Life is very busy workwise and I do my best to balance that with activities like walking and running.

Living in the eastern suburbs of Sydney gives us easy access to beaches and open spaces and I’m really looking forward to sharing my passion for water sports with my children as they move past the swimming lesson stage. Surfing and windsurfing and fishing were fantastic outlets for me growing up and I’d love for them to enjoy them too.

6. If you could go back and change one career decision, what would it be?

I probably left software engineering too soon. I was a good but never a great one and I wish I’d gotten too great before I moved into the pre-sales and systems engineering sphere. I still miss that insane level of satisfaction you get when you solve a programming challenge and, strangely enough, the deep despair that comes when you can’t. If I’d stuck with it for another three or four years, I think my career would probably still be where it is but those desires would be satiated.

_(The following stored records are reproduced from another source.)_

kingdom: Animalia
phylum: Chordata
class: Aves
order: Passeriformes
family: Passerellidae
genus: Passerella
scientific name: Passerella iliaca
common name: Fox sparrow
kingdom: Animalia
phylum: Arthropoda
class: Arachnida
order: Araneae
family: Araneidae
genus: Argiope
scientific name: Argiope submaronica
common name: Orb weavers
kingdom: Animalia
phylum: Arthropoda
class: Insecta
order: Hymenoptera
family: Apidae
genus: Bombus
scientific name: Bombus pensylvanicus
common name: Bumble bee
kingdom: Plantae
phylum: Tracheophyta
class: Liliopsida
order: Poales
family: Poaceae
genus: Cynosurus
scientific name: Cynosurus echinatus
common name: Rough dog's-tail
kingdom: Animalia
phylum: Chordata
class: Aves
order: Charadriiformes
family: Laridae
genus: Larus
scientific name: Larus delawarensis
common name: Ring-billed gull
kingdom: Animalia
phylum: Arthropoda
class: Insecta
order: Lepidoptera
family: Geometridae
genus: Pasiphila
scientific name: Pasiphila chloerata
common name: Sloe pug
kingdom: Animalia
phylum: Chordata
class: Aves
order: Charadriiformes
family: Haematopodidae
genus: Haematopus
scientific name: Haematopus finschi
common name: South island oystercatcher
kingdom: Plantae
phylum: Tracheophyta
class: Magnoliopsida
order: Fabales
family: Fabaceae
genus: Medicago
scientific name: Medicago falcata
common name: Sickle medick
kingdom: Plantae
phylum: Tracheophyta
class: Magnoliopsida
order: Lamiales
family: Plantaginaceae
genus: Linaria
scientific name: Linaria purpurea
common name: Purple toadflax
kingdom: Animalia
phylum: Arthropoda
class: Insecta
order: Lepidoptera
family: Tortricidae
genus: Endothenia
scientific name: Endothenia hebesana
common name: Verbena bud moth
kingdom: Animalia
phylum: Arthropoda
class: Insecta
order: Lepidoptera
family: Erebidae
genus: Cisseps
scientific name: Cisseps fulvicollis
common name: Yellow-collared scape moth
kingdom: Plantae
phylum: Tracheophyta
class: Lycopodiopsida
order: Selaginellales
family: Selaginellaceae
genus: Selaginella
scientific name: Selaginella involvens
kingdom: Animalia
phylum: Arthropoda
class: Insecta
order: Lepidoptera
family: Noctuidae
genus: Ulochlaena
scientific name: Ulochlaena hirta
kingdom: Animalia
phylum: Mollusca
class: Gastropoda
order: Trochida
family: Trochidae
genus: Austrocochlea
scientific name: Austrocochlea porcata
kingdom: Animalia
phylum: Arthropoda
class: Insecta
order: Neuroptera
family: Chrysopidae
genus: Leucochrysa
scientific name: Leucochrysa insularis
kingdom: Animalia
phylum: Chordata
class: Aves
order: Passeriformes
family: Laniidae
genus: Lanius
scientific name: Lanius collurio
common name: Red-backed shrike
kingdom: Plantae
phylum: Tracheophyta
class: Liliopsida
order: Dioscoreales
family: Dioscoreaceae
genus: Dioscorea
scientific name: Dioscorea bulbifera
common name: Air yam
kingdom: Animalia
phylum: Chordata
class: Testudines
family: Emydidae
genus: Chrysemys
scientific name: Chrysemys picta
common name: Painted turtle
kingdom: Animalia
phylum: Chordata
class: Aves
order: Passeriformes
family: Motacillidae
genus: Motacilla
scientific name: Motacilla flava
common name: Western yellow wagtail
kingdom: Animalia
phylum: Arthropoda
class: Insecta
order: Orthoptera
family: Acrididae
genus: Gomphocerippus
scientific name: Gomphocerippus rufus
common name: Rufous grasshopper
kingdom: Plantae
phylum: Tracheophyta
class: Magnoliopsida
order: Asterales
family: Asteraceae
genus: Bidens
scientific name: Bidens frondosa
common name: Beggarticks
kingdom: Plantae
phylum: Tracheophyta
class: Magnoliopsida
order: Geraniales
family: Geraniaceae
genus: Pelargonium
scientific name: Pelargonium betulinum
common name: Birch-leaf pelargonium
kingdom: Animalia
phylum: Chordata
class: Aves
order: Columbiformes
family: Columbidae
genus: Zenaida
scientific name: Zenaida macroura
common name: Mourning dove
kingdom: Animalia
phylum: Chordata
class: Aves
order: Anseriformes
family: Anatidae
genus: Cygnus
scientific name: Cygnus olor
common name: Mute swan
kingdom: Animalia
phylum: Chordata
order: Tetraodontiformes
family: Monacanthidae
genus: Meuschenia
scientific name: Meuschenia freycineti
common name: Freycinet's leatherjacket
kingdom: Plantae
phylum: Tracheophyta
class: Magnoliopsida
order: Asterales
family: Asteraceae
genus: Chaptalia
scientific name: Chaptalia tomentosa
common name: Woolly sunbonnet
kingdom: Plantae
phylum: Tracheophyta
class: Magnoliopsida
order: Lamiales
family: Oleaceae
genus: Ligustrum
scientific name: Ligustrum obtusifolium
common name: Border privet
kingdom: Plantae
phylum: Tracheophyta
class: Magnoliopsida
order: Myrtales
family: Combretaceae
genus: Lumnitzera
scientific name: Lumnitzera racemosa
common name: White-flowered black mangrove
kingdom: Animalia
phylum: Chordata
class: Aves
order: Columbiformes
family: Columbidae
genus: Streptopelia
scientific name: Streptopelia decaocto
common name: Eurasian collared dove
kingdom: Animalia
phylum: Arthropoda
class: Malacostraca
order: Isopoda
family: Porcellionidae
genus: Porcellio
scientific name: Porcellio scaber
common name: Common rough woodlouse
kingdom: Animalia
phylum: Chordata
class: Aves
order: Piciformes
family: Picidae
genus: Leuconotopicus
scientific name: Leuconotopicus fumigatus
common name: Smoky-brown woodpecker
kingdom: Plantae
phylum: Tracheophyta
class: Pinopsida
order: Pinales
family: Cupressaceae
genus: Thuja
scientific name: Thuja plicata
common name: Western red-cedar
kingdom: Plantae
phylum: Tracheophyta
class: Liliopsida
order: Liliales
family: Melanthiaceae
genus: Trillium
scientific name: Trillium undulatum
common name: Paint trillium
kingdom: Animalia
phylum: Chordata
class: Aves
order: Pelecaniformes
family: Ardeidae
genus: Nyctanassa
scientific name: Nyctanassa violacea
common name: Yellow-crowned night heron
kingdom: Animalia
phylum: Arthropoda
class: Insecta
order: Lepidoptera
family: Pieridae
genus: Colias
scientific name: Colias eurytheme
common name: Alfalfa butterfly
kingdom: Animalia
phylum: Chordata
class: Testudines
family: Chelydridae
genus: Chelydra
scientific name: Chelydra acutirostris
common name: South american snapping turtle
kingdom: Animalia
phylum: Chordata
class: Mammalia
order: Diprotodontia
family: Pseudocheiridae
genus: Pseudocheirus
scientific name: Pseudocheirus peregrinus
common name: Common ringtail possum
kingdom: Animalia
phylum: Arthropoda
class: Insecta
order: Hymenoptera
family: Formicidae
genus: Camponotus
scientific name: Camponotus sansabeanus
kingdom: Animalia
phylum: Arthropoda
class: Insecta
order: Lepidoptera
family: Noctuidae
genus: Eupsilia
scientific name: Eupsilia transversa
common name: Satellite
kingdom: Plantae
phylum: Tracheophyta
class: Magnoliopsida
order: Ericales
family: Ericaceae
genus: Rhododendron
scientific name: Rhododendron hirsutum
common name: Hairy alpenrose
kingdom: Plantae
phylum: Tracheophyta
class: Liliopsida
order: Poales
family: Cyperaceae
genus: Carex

7. What do you currently identify as the major areas of investment in your industry?

AI and Machine Learning are really starting to hit their straps, especially in the area of automation. More than 90% of the data that exists in the world today was created in the last two years alone and everyone is trying to harness and embrace it to deliver better experiences and outcomes for their customers. The only way that’s achievable on a large scale is through AI and Machine Learning augmentation and automation.

8. What are the region specific challenges when implementing new technologies in APAC?

APAC is a very large area made up of lots of countries and cultures and languages.

That doesn’t necessarily mean it’s harder or we’re behind – some countries in the region are at the forefront of new technology adoption.

What it does mean is that organizations need to put a lot of thought and processes in place to make sure all those different audiences are addressed, with messaging that’s relevant and specific to the challenges they face.

9. What changes to your job role have you seen in the last year and how do you see these developing in the next 12 months?

Customer experience has become much more of a focus for software companies across the board. Because SaaS has changed the commercial model, we have to keep winning customers again and again – there’s no more buying from a vendor once and then you never hear from them. That’s changed my role, and every role in the business, whether field facing or not. Over the next 12 months, I’ll be making sure what we deliver is really resonating with customers and generating positive outcomes.

10. What advice would you offer to someone aspiring to obtain a C level position in your industry?

Focus on customers and their outcomes and breed a good internal culture: a culture that’s comprised of grit, determination, teamwork and common goals.

Whatever you say, do or deliver, make sure it’s meaningful and adds value somewhere, with a keen eye on the outcomes and aspirations of those who actually use it. Anyone who does those things will learn enough and attain enough and prove themselves enough to be able to aspire realistically to a C level position.